David Ramseur's paperwork is stacked neatly in small, staggered piles down one side of his desk.
So it's no surprise when Gov. Tony Knowles' new chief of staff says his main goal in closing out the two-term Democratic administration this year is simply making sure that mistakes aren't made.
"We all view this as a very important year," Ramseur said. "We want the governor to leave office on good terms with the public. ... We'd like to leave here mistake-free. The administration so far has been scandal-free. We want to make sure that that continues."
As deputy chief of staff, Ramseur had not been in the spotlight much, although he wrote the governor's speeches for seven years. He is nattier than his predecessor, Jim Ayers, but also more subdued. Ayers, who coordinated policy and brokered end-of-session deals with the legislative leadership, left in January to join an environmental organization.
"Jim Ayers to me was the consummate legislative poker player," Ramseur said during an interview in the Capitol. "He is frequently one or two steps ahead of the game on the second floor (where the Legislature meets). I wouldn't say that's my particular strength.
"My background is as a reporter and writer and communicator, and I think that if I have a strength it's an ability to try to read and communicate with the public. Some of this government stuff tends to be either pretty dry or pretty complicated. I've tried to put that in terms that the public can easily understand."
Ramseur, 47, came to Alaska in 1979 as a reporter for the Fairbanks Daily News-Miner. He covered legislative sessions in Juneau from 1981 to 1983, and then worked another two years covering Congress for both the News-Miner and the Anchorage Times, before accepting the job of press secretary in the administration of Gov. Steve Cowper from 1986 to 1990.
He was with Cowper in Fairbanks one day in 1989 when the governor planned to announce that he would not seek a second term. Instead, Cowper learned of the Exxon Valdez oil spill. Twelve hours later, he was standing on the ship.
"It was Easter weekend," Ramseur recalled. "I remember coming back to Juneau after being gone for three days and I had a stack probably two inches thick of phone messages from all over the world - BBC, Australia, London, you name it. It was a fun time, as depressing as it was to see the spill. ... It was exciting to be in my position."
Although he said he had some sleepless nights soon after going to work for a politician, Ramseur today thinks he has made a better use of his talents.
"I could not work for somebody who was, for example, pro-death penalty," he said. "Both Cowper and Knowles, who I have worked for, I have shared a philosophy. I can't think of any major public policy issues where I've had a disagreement with either of them. ...
"I think I have more impact in this position than I did as a reporter you know, as a mediocre reporter, a decent reporter. I won a few Alaska Press Club awards, but not Woodward or Bernstein. And I just think I've been more effective on this side of the note pad. ... I think I know fairly well how the media works and how to convey public policy to the public through the media."

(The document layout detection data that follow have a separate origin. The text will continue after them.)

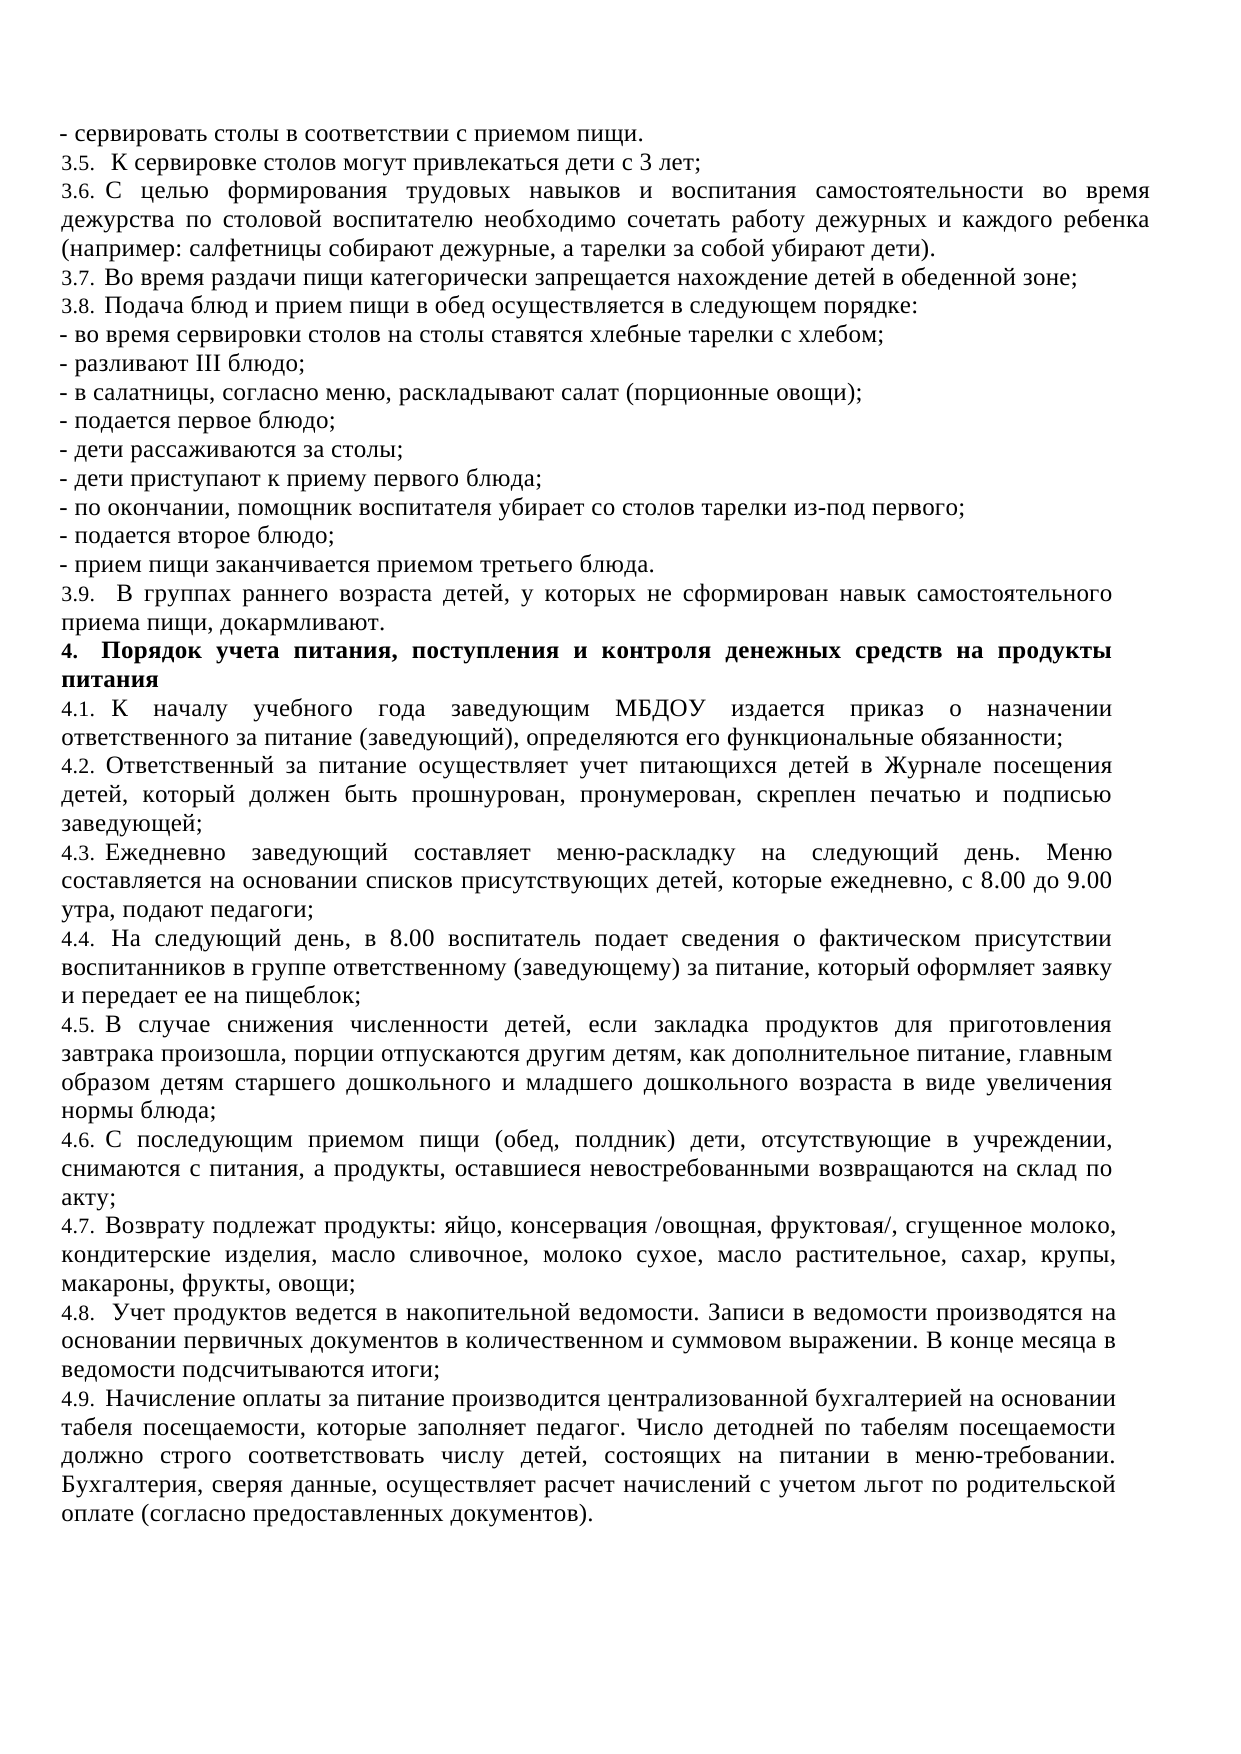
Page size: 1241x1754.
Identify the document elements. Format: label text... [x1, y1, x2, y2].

text - подается второе блюдо; [59, 521, 1152, 549]
list С последующим приемом пищи (обед, полдник) дети, отсутствующие в учреждении, снимаются с питания, а продукты, оставшиеся невостребованными возвращаются на склад по акту; [61, 1124, 1114, 1211]
text - во время сервировки столов на столы ставятся хлебные тарелки с хлебом; [59, 319, 1152, 348]
text - дети приступают к приему первого блюда; [59, 463, 1152, 492]
text - прием пищи заканчивается приемом третьего блюда. [59, 549, 1152, 578]
list Ответственный за питание осуществляет учет питающихся детей в Журнале посещения детей, который должен быть прошнурован, пронумерован, скреплен печатью и подписью заведующей; [61, 751, 1114, 837]
list С целью формирования трудовых навыков и воспитания самостоятельности во время дежурства по столовой воспитателю необходимо сочетать работу дежурных и каждого ребенка (например: салфетницы собирают дежурные, а тарелки за собой убирают дети). [61, 176, 1152, 262]
list Подача блюд и прием пищи в обед осуществляется в следующем порядке: [61, 291, 1152, 319]
text - сервировать столы в соответствии с приемом пищи. [59, 118, 1152, 147]
list Порядок учета питания, поступления и контроля денежных средств на продукты питания [61, 636, 1114, 693]
text - дети рассаживаются за столы; [59, 434, 1152, 463]
list К началу учебного года заведующим МБДОУ издается приказ о назначении ответственного за питание (заведующий), определяются его функциональные обязанности; [61, 693, 1114, 751]
list Ежедневно заведующий составляет меню-раскладку на следующий день. Меню составляется на основании списков присутствующих детей, которые ежедневно, с 8.00 до 9.00 утра, подают педагоги; [61, 837, 1114, 923]
text - разливают III блюдо; [59, 348, 1152, 377]
list Возврату подлежат продукты: яйцо, консервация /овощная, фруктовая/, сгущенное молоко, кондитерские изделия, масло сливочное, молоко сухое, масло растительное, сахар, крупы, макароны, фрукты, овощи; [61, 1211, 1118, 1297]
list В группах раннего возраста детей, у которых не сформирован навык самостоятельного приема пищи, докармливают. [61, 578, 1114, 636]
list На следующий день, в 8.00 воспитатель подает сведения о фактическом присутствии воспитанников в группе ответственному (заведующему) за питание, который оформляет заявку и передает ее на пищеблок; [61, 923, 1114, 1009]
text - подается первое блюдо; [59, 406, 1152, 434]
text - в салатницы, согласно меню, раскладывают салат (порционные овощи); [59, 377, 1152, 406]
list Во время раздачи пищи категорически запрещается нахождение детей в обеденной зоне; [61, 262, 1152, 291]
list К сервировке столов могут привлекаться дети с 3 лет; [61, 147, 1152, 176]
list Начисление оплаты за питание производится централизованной бухгалтерией на основании табеля посещаемости, которые заполняет педагог. Число детодней по табелям посещаемости должно строго соответствовать числу детей, состоящих на питании в меню-требовании. Бухгалтерия, сверяя данные, осуществляет расчет начислений с учетом льгот по родительской оплате (согласно предоставленных документов). [61, 1383, 1118, 1527]
list Учет продуктов ведется в накопительной ведомости. Записи в ведомости производятся на основании первичных документов в количественном и суммовом выражении. В конце месяца в ведомости подсчитываются итоги; [61, 1297, 1118, 1383]
list В случае снижения численности детей, если закладка продуктов для приготовления завтрака произошла, порции отпускаются другим детям, как дополнительное питание, главным образом детям старшего дошкольного и младшего дошкольного возраста в виде увеличения нормы блюда; [61, 1009, 1114, 1124]
text - по окончании, помощник воспитателя убирает со столов тарелки из-под первого; [59, 492, 1152, 521]
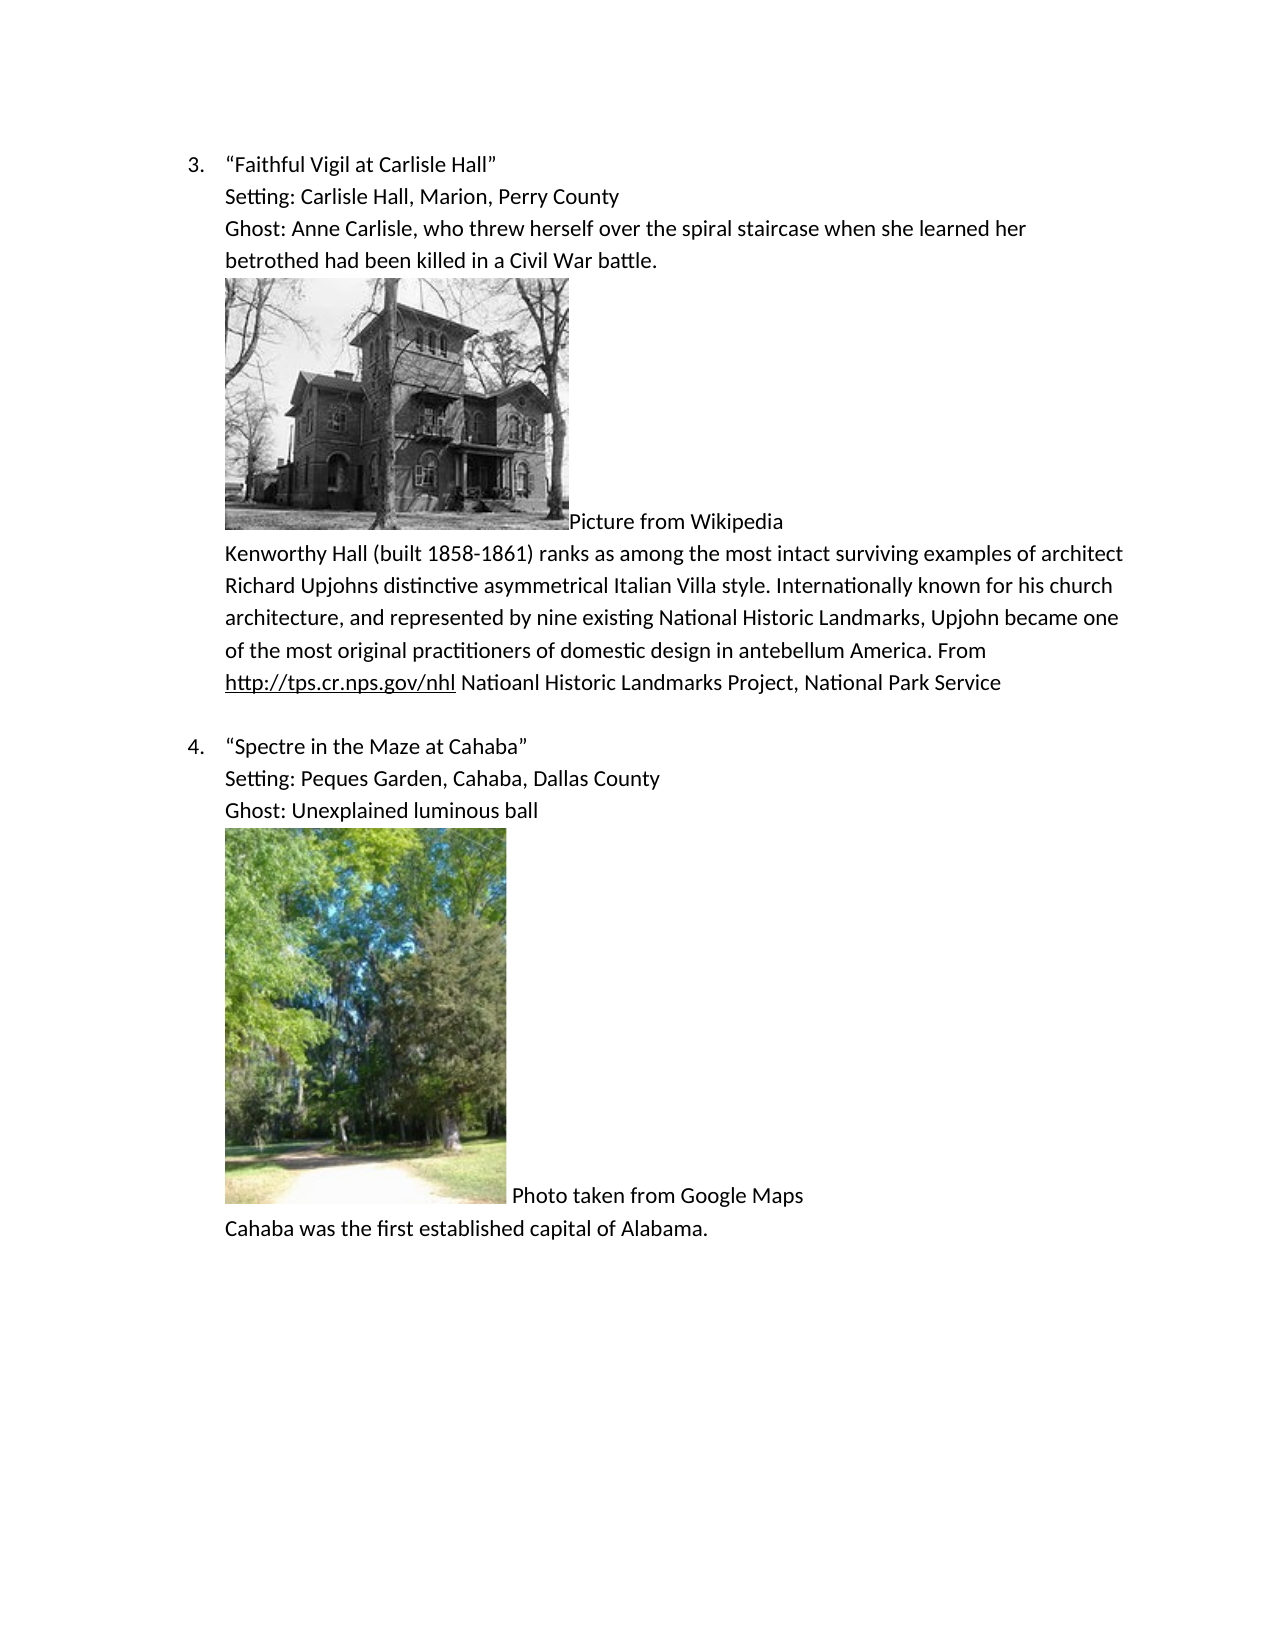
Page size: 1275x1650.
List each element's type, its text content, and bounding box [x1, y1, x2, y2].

list Picture from Wikipedia [225, 279, 1125, 535]
list Setting: Peques Garden, Cahaba, Dallas County [225, 764, 1125, 792]
list “Faithful Vigil at Carlisle Hall” [187, 150, 1125, 178]
list Ghost: Anne Carlisle, who threw herself over the spiral staircase when she learned her betrothed had been killed in a Civil War battle. [225, 214, 1125, 274]
list Setting: Carlisle Hall, Marion, Perry County [225, 182, 1125, 210]
list Cahaba was the first established capital of Alabama. [225, 1214, 1125, 1242]
picture [225, 828, 507, 1204]
list “Spectre in the Maze at Cahaba” [187, 732, 1125, 760]
list Ghost: Unexplained luminous ball [225, 797, 1125, 825]
list Kenworthy Hall (built 1858-1861) ranks as among the most intact surviving examples of architect Richard Upjohns distinctive asymmetrical Italian Villa style. Internationally known for his church architecture, and represented by nine existing National Historic Landmarks, Upjohn became one of the most original practitioners of domestic design in antebellum America. From http://tps.cr.nps.gov/nhl Natioanl Historic Landmarks Project, National Park Service [225, 539, 1125, 696]
picture [225, 278, 569, 530]
list Photo taken from Google Maps [225, 829, 1125, 1209]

Internally, "I'm fairly obsessive-compulsive in terms of organization," he said. "I try to keep the governor on schedule."
Ramseur touts the fact that Knowles is taking on big challenges in his final year - pushing for a long-range fiscal plan and a subsistence solution.
"We've got a very aggressive legislative agenda," he said. "A lot of people thought that we'd be cruising in the final year."
Asked about the Knowles legacy, he said: "Despite being outgunned and outnumbered by the Legislature, he accomplished a fair bit, primarily for Alaska's children. Smart Start, Denali KidCare, just all the investments for kids, improving the child protection system."
Associated Press writer Dan Joling of Anchorage met Ramseur when they were enrolled in the master's program for journalism at the University of Missouri in Columbia. Ramseur later followed Joling to the News-Miner.
"He's very thorough; he's a bright guy," Joling said. "I think David is sensitive to the politics of these policy decisions. I think he's very politically savvy."
Larry Persily, a former Associated Press writer and Empire editor who is now deputy revenue commissioner in the Knowles administration, said Ramseur, his part-time roommate, hasn't changed since he worked for Cowper and remains "critical of any reporter who's critical of the governor."
"David's very loyal to the governor and the administration," Persily said.
But Ramseur is not always as serious as his demeanor might suggest, Persily added. "He's become addicted to golf. He needs intervention."
Ramseur plans to make Anchorage his year-round home after the administration exits in December. He has spent legislative sessions apart from his longtime "spousal equivalent," Susan Wibker, a child-protection attorney for the state.
He has an interest in Russian affairs stemming from his time with Cowper, who "melted the ice curtain between Alaska and the Far East."
"I'd like to keep my fingers in that," Ramseur said. "I'd like to join the senior golf tour, but I've got to improve my game by about 25 strokes."